Source data section start
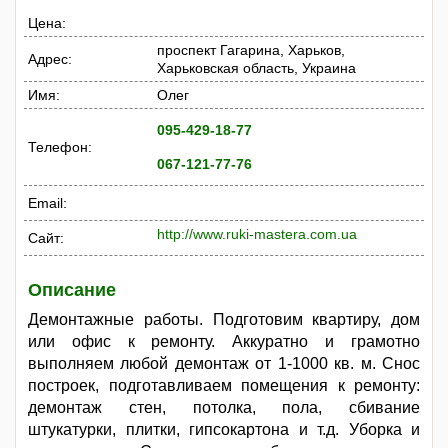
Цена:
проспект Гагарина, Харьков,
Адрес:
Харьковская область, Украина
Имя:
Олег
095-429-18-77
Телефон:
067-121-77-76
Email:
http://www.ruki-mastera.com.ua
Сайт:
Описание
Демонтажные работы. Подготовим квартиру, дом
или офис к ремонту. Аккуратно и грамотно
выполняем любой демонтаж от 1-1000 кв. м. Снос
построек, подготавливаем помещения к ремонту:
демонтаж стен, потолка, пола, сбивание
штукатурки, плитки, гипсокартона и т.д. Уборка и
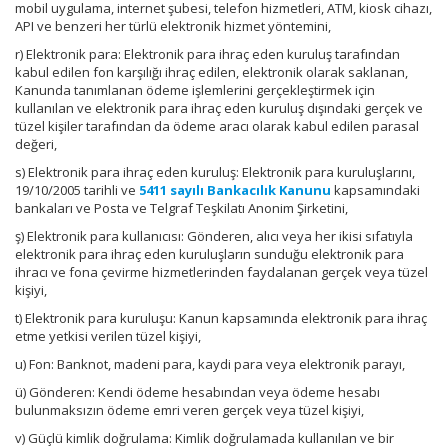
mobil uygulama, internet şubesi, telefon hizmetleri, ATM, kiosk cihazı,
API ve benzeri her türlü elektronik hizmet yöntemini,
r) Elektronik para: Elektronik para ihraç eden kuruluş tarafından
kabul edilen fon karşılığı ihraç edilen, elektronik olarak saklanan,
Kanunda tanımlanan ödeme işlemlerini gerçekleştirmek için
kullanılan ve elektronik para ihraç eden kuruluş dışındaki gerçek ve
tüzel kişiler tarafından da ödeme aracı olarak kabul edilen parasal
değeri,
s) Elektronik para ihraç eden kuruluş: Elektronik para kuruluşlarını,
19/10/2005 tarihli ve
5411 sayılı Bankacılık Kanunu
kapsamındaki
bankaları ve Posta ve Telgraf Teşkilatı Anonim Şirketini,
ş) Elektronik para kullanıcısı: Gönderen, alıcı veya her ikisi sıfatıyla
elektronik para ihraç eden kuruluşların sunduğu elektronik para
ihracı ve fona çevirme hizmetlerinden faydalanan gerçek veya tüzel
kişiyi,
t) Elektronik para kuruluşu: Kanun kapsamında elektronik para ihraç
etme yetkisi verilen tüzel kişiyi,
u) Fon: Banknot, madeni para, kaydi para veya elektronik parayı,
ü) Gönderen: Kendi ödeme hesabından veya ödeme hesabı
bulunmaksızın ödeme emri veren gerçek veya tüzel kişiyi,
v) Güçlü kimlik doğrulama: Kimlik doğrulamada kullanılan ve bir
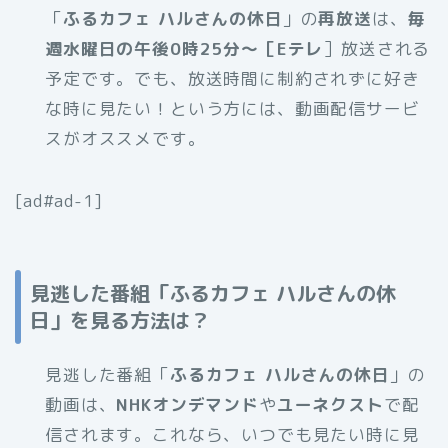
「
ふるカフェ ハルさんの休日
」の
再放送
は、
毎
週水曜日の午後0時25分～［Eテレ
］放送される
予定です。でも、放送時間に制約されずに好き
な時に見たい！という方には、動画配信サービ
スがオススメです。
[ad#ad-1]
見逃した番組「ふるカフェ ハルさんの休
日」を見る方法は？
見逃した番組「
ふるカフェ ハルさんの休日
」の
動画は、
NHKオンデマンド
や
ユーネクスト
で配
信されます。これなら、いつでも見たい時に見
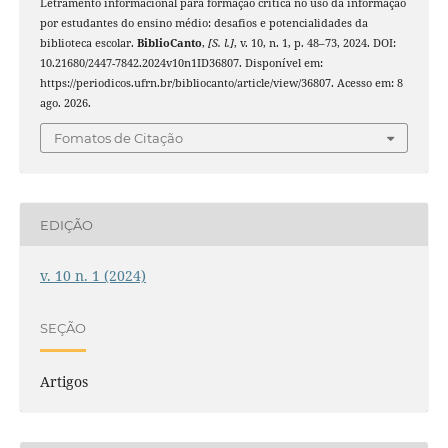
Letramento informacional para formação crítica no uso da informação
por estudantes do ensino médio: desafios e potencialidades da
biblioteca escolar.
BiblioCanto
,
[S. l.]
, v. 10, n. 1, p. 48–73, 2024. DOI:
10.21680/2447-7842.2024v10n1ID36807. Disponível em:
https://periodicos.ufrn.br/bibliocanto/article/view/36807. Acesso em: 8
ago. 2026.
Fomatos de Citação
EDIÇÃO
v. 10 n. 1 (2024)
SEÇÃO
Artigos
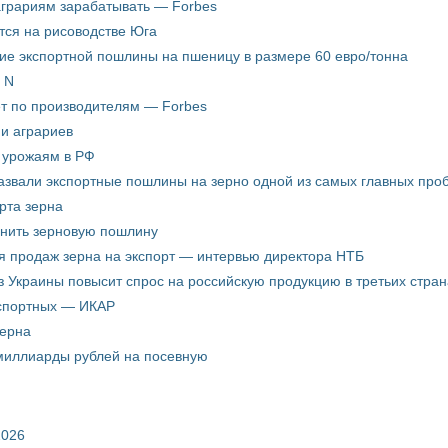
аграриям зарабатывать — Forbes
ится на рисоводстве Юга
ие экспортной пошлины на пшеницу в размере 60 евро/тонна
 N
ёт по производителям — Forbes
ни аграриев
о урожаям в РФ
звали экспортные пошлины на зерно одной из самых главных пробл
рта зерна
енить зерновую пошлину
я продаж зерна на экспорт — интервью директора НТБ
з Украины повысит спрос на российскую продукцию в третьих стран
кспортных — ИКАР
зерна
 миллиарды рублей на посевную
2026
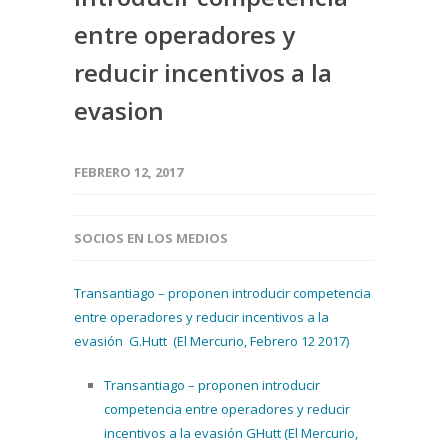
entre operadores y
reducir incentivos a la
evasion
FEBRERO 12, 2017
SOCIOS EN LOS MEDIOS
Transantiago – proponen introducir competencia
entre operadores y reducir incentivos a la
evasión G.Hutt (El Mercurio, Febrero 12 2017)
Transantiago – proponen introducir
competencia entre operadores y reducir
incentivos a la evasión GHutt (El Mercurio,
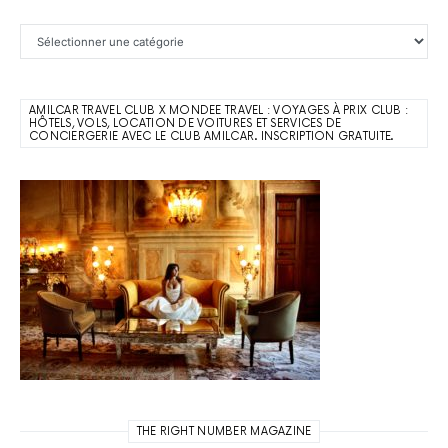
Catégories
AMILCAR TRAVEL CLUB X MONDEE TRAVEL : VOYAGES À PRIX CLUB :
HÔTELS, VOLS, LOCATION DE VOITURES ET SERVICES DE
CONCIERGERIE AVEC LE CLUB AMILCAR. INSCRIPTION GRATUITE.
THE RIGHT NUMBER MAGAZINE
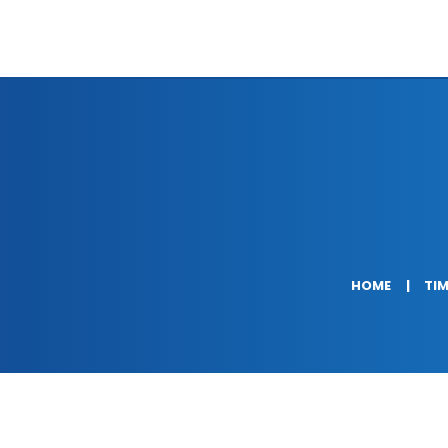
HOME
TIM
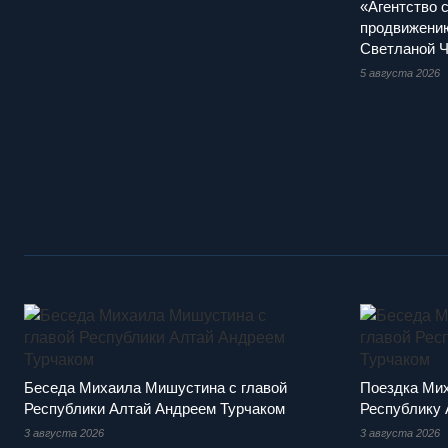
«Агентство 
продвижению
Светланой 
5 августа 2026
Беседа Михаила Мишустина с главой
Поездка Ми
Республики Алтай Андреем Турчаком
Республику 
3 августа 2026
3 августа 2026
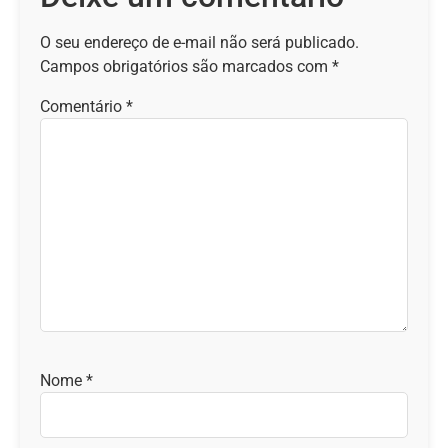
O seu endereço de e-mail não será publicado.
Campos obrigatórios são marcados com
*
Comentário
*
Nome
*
Source data section end
-- Problem to solve --
The records above are to be retyped exactly, with every picture left out.

-- The answer --
Цена:
проспект Гагарина, Харьков,
Адрес:
Харьковская область, Украина
Имя:
Олег
095-429-18-77
Телефон:
067-121-77-76
Email:
http://www.ruki-mastera.com.ua
Сайт:
Описание
Демонтажные работы. Подготовим квартиру, дом
или офис к ремонту. Аккуратно и грамотно
выполняем любой демонтаж от 1-1000 кв. м. Снос
построек, подготавливаем помещения к ремонту:
демонтаж стен, потолка, пола, сбивание
штукатурки, плитки, гипсокартона и т.д. Уборка и
mobil uygulama, internet şubesi, telefon hizmetleri, ATM, kiosk cihazı,
API ve benzeri her türlü elektronik hizmet yöntemini,
r) Elektronik para: Elektronik para ihraç eden kuruluş tarafından
kabul edilen fon karşılığı ihraç edilen, elektronik olarak saklanan,
Kanunda tanımlanan ödeme işlemlerini gerçekleştirmek için
kullanılan ve elektronik para ihraç eden kuruluş dışındaki gerçek ve
tüzel kişiler tarafından da ödeme aracı olarak kabul edilen parasal
değeri,
s) Elektronik para ihraç eden kuruluş: Elektronik para kuruluşlarını,
19/10/2005 tarihli ve
5411 sayılı Bankacılık Kanunu
kapsamındaki
bankaları ve Posta ve Telgraf Teşkilatı Anonim Şirketini,
ş) Elektronik para kullanıcısı: Gönderen, alıcı veya her ikisi sıfatıyla
elektronik para ihraç eden kuruluşların sunduğu elektronik para
ihracı ve fona çevirme hizmetlerinden faydalanan gerçek veya tüzel
kişiyi,
t) Elektronik para kuruluşu: Kanun kapsamında elektronik para ihraç
etme yetkisi verilen tüzel kişiyi,
u) Fon: Banknot, madeni para, kaydi para veya elektronik parayı,
ü) Gönderen: Kendi ödeme hesabından veya ödeme hesabı
bulunmaksızın ödeme emri veren gerçek veya tüzel kişiyi,
v) Güçlü kimlik doğrulama: Kimlik doğrulamada kullanılan ve bir
「
ふるカフェ ハルさんの休日
」の
再放送
は、
毎
週水曜日の午後0時25分～［Eテレ
］放送される
予定です。でも、放送時間に制約されずに好き
な時に見たい！という方には、動画配信サービ
スがオススメです。
[ad#ad-1]
見逃した番組「ふるカフェ ハルさんの休
日」を見る方法は？
見逃した番組「
ふるカフェ ハルさんの休日
」の
動画は、
NHKオンデマンド
や
ユーネクスト
で配
信されます。これなら、いつでも見たい時に見
Letramento informacional para formação crítica no uso da informação
por estudantes do ensino médio: desafios e potencialidades da
biblioteca escolar.
BiblioCanto
,
[S. l.]
, v. 10, n. 1, p. 48–73, 2024. DOI:
10.21680/2447-7842.2024v10n1ID36807. Disponível em:
https://periodicos.ufrn.br/bibliocanto/article/view/36807. Acesso em: 8
ago. 2026.
Fomatos de Citação
EDIÇÃO
v. 10 n. 1 (2024)
SEÇÃO
Artigos
аграриям зарабатывать — Forbes
ится на рисоводстве Юга
ие экспортной пошлины на пшеницу в размере 60 евро/тонна
 N
ёт по производителям — Forbes
ни аграриев
о урожаям в РФ
звали экспортные пошлины на зерно одной из самых главных пробл
рта зерна
енить зерновую пошлину
я продаж зерна на экспорт — интервью директора НТБ
з Украины повысит спрос на российскую продукцию в третьих стран
кспортных — ИКАР
зерна
 миллиарды рублей на посевную
2026
entre operadores y
reducir incentivos a la
evasion
FEBRERO 12, 2017
SOCIOS EN LOS MEDIOS
Transantiago – proponen introducir competencia
entre operadores y reducir incentivos a la
evasión G.Hutt (El Mercurio, Febrero 12 2017)
Transantiago – proponen introducir
competencia entre operadores y reducir
incentivos a la evasión GHutt (El Mercurio,
Catégories
AMILCAR TRAVEL CLUB X MONDEE TRAVEL : VOYAGES À PRIX CLUB :
HÔTELS, VOLS, LOCATION DE VOITURES ET SERVICES DE
CONCIERGERIE AVEC LE CLUB AMILCAR. INSCRIPTION GRATUITE.
THE RIGHT NUMBER MAGAZINE
HOME
TIM
«Агентство 
продвижению
Светланой 
5 августа 2026
Беседа Михаила Мишустина с главой
Поездка Ми
Республики Алтай Андреем Турчаком
Республику 
3 августа 2026
3 августа 2026
O seu endereço de e-mail não será publicado.
Campos obrigatórios são marcados com
*
Comentário
*
Nome
*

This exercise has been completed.